I had a totally unexpected dose of fine jazz Sunday afternoon, when I stepped out of my hotel to look for some late (as in, afternoon) breakfast, and heard jazz in the air. It turned out that the French wine bar and bistro, Le Bateau Ivre, right next door had a jazz brunch in their open air cafe setup. So, I had a totally relaxing, long and leisurely brunch sitting right by guitarist Andy Friedberg, bassist Don Moore and drummer Jim Payne. Their set included lovely ballads such as "You Stepped Out of a Dream" and "Lover Man," but they also burned through John Coltrane's "My One and Only Love" and a pair of tunes from the Jazz Messengers boos, Cedar Walton's Ugetsu and Wayne Shorter's One by One. Gotta love New York City - fine jazz wherever one turns.
That night, I made plans to see a band I was totally unfamiliar with: The Flail, playing at Fat Cat.
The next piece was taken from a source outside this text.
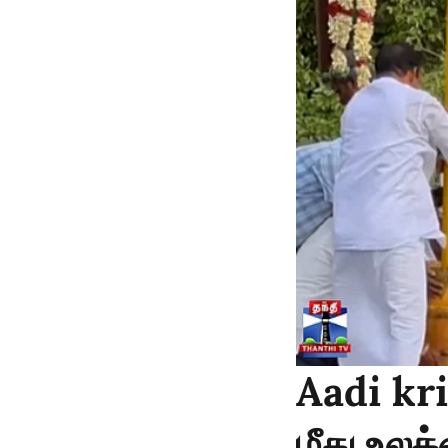
Aadi kri
மீது உல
I had checked their website just long enough to be intrigued by this band of young musicians that had formed in Brooklyn a decade ago. And I was not disappointed. While I got there a bit late for the start of their first set, I sat down in the middle of a very tasty blues which included some very catchy shifts in tempo. And, I was greatly impressed right off the bat with the pianist in the band, Brian Marsella. Even better was the second number, that started off with the pianist playing lots of block chords over a chugging back beat from drummer Matt Zebroski and bassist Reid Taylor, with the trumpet and tenor sax entering on a twisting and turning melody line that, voila, morphed into Thelonious Monk's "Trinkle Tinkle." The tenor sax player, Stephan Moutat, took the first solo, building to long notes with use of overtones. But what really caught my ear during his solo was how well the band listened to each other, with the pianist and drummer jumping right onto phrases played by the tenor sax and using them in their backing of his solo. After his solo, instead of just another solo, the band returned to the intriguing opening theme before the trumpeter, Dan Blankenship, soloed. Once again, lots of evidence to a band that listens to each other, as Blankenship took a riff the pianist had thrown in and built off of that in his solo. Blankenship was interesting - a very modern player in terms of harmonic approach, but with the sound of an older style, with hints of Clark Terry.
All in all, impressive performance from a band that has clearly spent a lot of time together and created some very fine original material. And their energy and youthfulness fit in well with the vibe of Fat Cat, loaded with college students and other twenty-somethings playing pool, ping-pong and air hockey, plus a lot of scrabble. It was great to see a woman who looked to be at least in her upper seventies playing scrabble with two young women late at night in a hopping, jazzy club. I bought The Flail's CD, Live at Small's, and will be playing music from that in the coming weeks on KPR's Jazz in the Night.